* _INSTRUCTIONS FOR THE TASK_: Give the lines below again exactly, starting with the line that holds "527 218 2286" and going on through the line that holds "303 263 1916".

* _INFORMATION SUPPLIED_:
────
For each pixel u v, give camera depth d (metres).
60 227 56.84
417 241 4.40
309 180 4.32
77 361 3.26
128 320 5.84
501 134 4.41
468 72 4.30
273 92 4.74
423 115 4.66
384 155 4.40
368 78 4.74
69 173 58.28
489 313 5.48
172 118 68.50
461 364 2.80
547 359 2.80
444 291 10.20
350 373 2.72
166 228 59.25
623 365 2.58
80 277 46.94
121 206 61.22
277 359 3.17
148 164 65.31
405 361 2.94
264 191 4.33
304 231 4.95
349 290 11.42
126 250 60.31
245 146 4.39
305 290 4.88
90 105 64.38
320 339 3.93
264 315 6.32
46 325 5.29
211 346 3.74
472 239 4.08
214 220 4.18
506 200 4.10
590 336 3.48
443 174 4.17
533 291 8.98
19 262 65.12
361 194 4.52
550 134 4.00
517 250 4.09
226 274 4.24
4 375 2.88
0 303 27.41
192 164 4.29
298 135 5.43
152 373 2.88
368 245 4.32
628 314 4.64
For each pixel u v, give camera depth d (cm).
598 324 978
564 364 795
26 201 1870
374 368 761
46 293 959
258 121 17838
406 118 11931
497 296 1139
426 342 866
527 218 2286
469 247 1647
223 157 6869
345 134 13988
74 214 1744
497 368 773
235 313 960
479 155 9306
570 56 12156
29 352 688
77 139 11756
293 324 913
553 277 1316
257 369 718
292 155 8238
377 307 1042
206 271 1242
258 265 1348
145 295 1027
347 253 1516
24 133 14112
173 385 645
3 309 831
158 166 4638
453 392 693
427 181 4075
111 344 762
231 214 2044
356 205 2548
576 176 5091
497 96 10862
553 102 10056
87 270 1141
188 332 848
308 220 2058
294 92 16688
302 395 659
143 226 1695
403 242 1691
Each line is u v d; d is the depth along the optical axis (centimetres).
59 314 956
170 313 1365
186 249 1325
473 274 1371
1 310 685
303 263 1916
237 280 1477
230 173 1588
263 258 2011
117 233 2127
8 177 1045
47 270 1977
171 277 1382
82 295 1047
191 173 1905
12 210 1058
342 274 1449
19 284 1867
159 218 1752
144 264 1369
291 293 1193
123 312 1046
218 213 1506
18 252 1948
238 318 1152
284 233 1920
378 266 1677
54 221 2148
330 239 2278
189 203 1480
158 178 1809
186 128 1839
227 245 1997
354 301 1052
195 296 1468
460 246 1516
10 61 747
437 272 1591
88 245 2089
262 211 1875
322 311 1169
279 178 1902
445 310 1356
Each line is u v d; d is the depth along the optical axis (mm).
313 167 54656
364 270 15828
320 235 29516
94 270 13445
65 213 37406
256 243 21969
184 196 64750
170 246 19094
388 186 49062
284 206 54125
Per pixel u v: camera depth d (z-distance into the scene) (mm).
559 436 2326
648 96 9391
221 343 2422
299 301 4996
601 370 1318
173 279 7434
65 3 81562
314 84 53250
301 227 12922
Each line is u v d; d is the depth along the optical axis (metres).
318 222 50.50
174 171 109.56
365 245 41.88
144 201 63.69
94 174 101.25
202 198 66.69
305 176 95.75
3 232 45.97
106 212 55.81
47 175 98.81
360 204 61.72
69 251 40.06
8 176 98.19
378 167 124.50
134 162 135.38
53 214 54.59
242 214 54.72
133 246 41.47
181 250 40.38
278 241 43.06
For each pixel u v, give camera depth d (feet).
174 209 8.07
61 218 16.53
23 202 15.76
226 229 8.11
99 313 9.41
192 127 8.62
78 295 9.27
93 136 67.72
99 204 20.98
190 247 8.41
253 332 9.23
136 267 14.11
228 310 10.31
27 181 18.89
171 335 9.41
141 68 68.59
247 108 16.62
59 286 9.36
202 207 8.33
────
* _REPLY_:
527 218 2286
469 247 1647
223 157 6869
345 134 13988
74 214 1744
497 368 773
235 313 960
479 155 9306
570 56 12156
29 352 688
77 139 11756
293 324 913
553 277 1316
257 369 718
292 155 8238
377 307 1042
206 271 1242
258 265 1348
145 295 1027
347 253 1516
24 133 14112
173 385 645
3 309 831
158 166 4638
453 392 693
427 181 4075
111 344 762
231 214 2044
356 205 2548
576 176 5091
497 96 10862
553 102 10056
87 270 1141
188 332 848
308 220 2058
294 92 16688
302 395 659
143 226 1695
403 242 1691
Each line is u v d; d is the depth along the optical axis (centimetres).
59 314 956
170 313 1365
186 249 1325
473 274 1371
1 310 685
303 263 1916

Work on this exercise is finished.